__EXERCISE GOAL__: Please output exactly the lines below, starting at the line that has "dicken Schicht zu erzielen. Dies führt oft zu" and ending at the line that has "Lungenkrankheit COPD) häufig", both included; leave out all pictures and include nothing else.

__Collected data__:

********

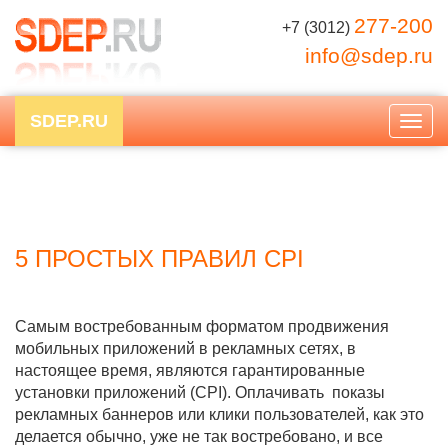
277-200
+7 (3012)
info@sdep.ru
SDEP.RU
Togg
navig
5 ПРОСТЫХ ПРАВИЛ CPI
Самым востребованным форматом продвижения
мобильных приложений в рекламных сетях, в
настоящее время, являются гарантированные
установки приложений (CPI). Оплачивать показы
рекламных баннеров или клики пользователей, как это
делается обычно, уже не так востребовано, и все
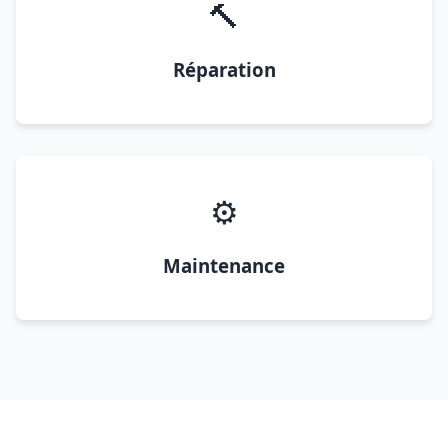
🔨
Réparation
⚙️
Maintenance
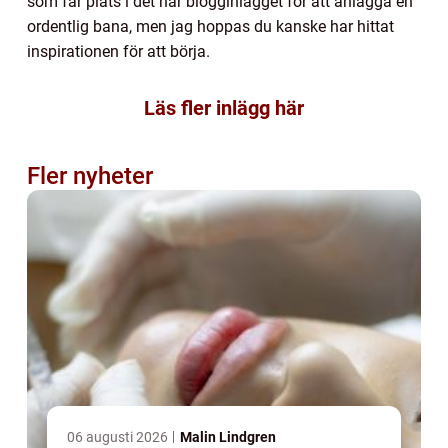
som får plats i det här blogginlägget för att anlägga en
ordentlig bana, men jag hoppas du kanske har hittat
inspirationen för att börja.
Läs fler inlägg här
Fler nyheter
06 augusti 2026
Malin Lindgren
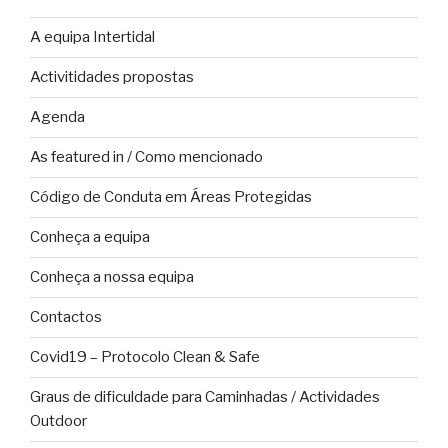
A equipa Intertidal
Activitidades propostas
Agenda
As featured in / Como mencionado
Código de Conduta em Áreas Protegidas
Conheça a equipa
Conheça a nossa equipa
Contactos
Covid19 – Protocolo Clean & Safe
Graus de dificuldade para Caminhadas / Actividades
Outdoor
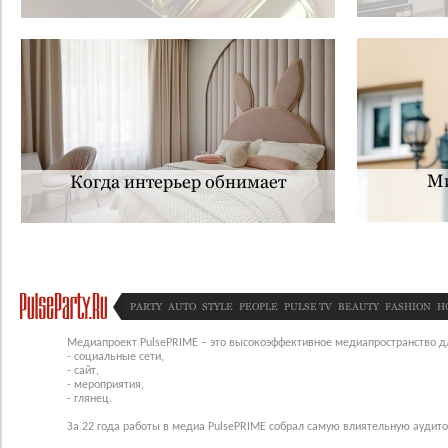
Ми
Когда интерьер обнимает
PARTY
AUTO
STYLE
PEOPLE
PULSE TV
BEAUTY
FASHION
H
Медиапроект PulsePRIME – это высокоэффективное медиапространство для
- социальные сети,
- сайт,
- мероприятия,
- глянец.
За 22 года работы в медиа PulsePRIME собрал самую влиятельную аудито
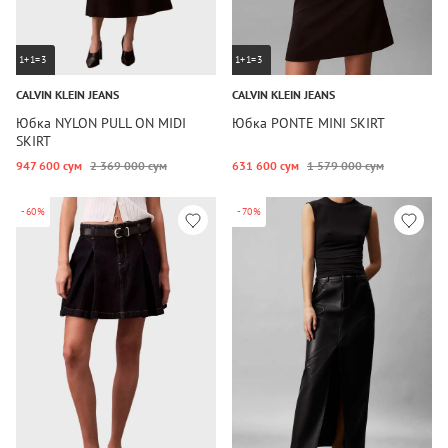
1+1=3
1+1=3
CALVIN KLEIN JEANS
CALVIN KLEIN JEANS
Юбка NYLON PULL ON MIDI
Юбка PONTE MINI SKIRT
SKIRT
947 600 сум
2 369 000 сум
631 600 сум
1 579 000 сум
-60%
-70%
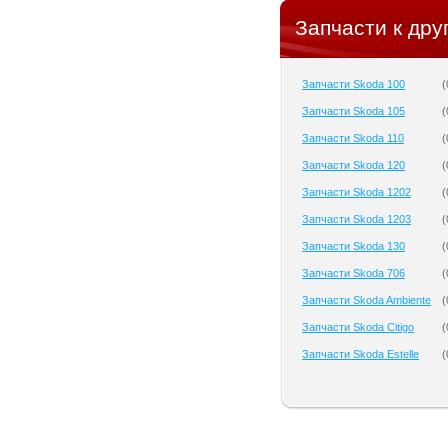
Запчасти к дру
Запчасти Skoda 100
(
Запчасти Skoda 105
(
Запчасти Skoda 110
(
Запчасти Skoda 120
(
Запчасти Skoda 1202
(
Запчасти Skoda 1203
(
Запчасти Skoda 130
(
Запчасти Skoda 706
(
Запчасти Skoda Ambiente
(
Запчасти Skoda Citigo
(
Запчасти Skoda Estelle
(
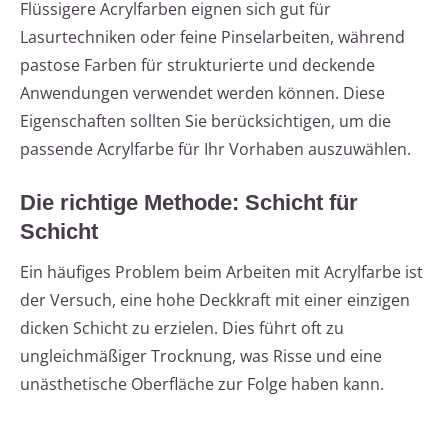
Flüssigere Acrylfarben eignen sich gut für
Lasurtechniken oder feine Pinselarbeiten, während
pastose Farben für strukturierte und deckende
Anwendungen verwendet werden können. Diese
Eigenschaften sollten Sie berücksichtigen, um die
passende Acrylfarbe für Ihr Vorhaben auszuwählen.
Die richtige Methode: Schicht für
Schicht
Ein häufiges Problem beim Arbeiten mit Acrylfarbe ist
der Versuch, eine hohe Deckkraft mit einer einzigen
dicken Schicht zu erzielen. Dies führt oft zu
ungleichmäßiger Trocknung, was Risse und eine
unästhetische Oberfläche zur Folge haben kann.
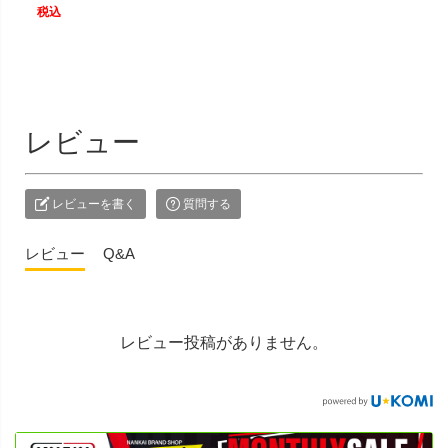
税込
レビュー
レビューを書く
質問する
レビュー
Q&A
レビュー投稿がありません。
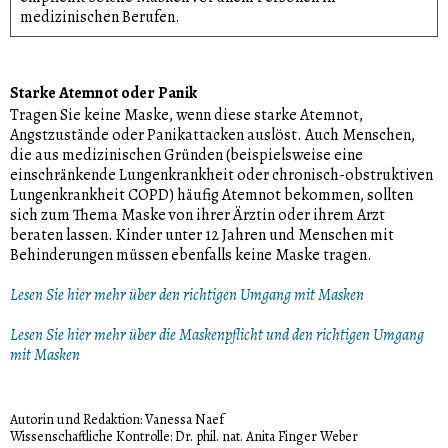
medizinischen Berufen.
Starke Atemnot oder Panik
Tragen Sie keine Maske, wenn diese starke Atemnot,
Angstzustände oder Panikattacken auslöst. Auch Menschen,
die aus medizinischen Gründen (beispielsweise eine
einschränkende Lungenkrankheit oder chronisch-obstruktiven
Lungenkrankheit COPD) häufig Atemnot bekommen, sollten
sich zum Thema Maske von ihrer Ärztin oder ihrem Arzt
beraten lassen. Kinder unter 12 Jahren und Menschen mit
Behinderungen müssen ebenfalls keine Maske tragen.
Lesen Sie hier mehr über den richtigen Umgang mit Masken
Lesen Sie hier mehr über die Maskenpflicht und den richtigen Umgang
mit Masken
Autorin und Redaktion: Vanessa Naef
Wissenschaftliche Kontrolle: Dr. phil. nat. Anita Finger Weber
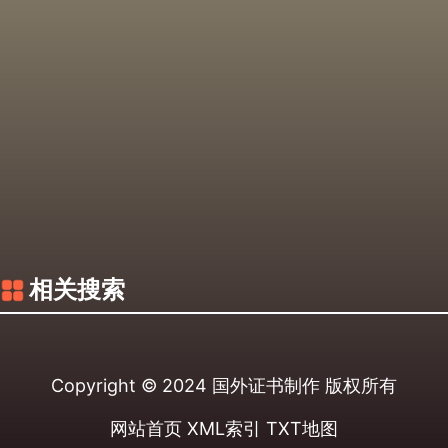
相关搜索
Copyright © 2024
国外证书制作
版权所有
网站首页
XML索引
TXT地图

********

__EXERCISE RESPONSE__:
dicken Schicht zu erzielen. Dies führt oft zu
ungleichmäßiger Trocknung, was Risse und eine
unästhetische Oberfläche zur Folge haben kann.
税込
レビュー
レビューを書く
質問する
レビュー
Q&A
レビュー投稿がありません。
medizinischen Berufen.
Starke Atemnot oder Panik
Tragen Sie keine Maske, wenn diese starke Atemnot,
Angstzustände oder Panikattacken auslöst. Auch Menschen,
die aus medizinischen Gründen (beispielsweise eine
einschränkende Lungenkrankheit oder chronisch-obstruktiven
Lungenkrankheit COPD) häufig Atemnot bekommen, sollten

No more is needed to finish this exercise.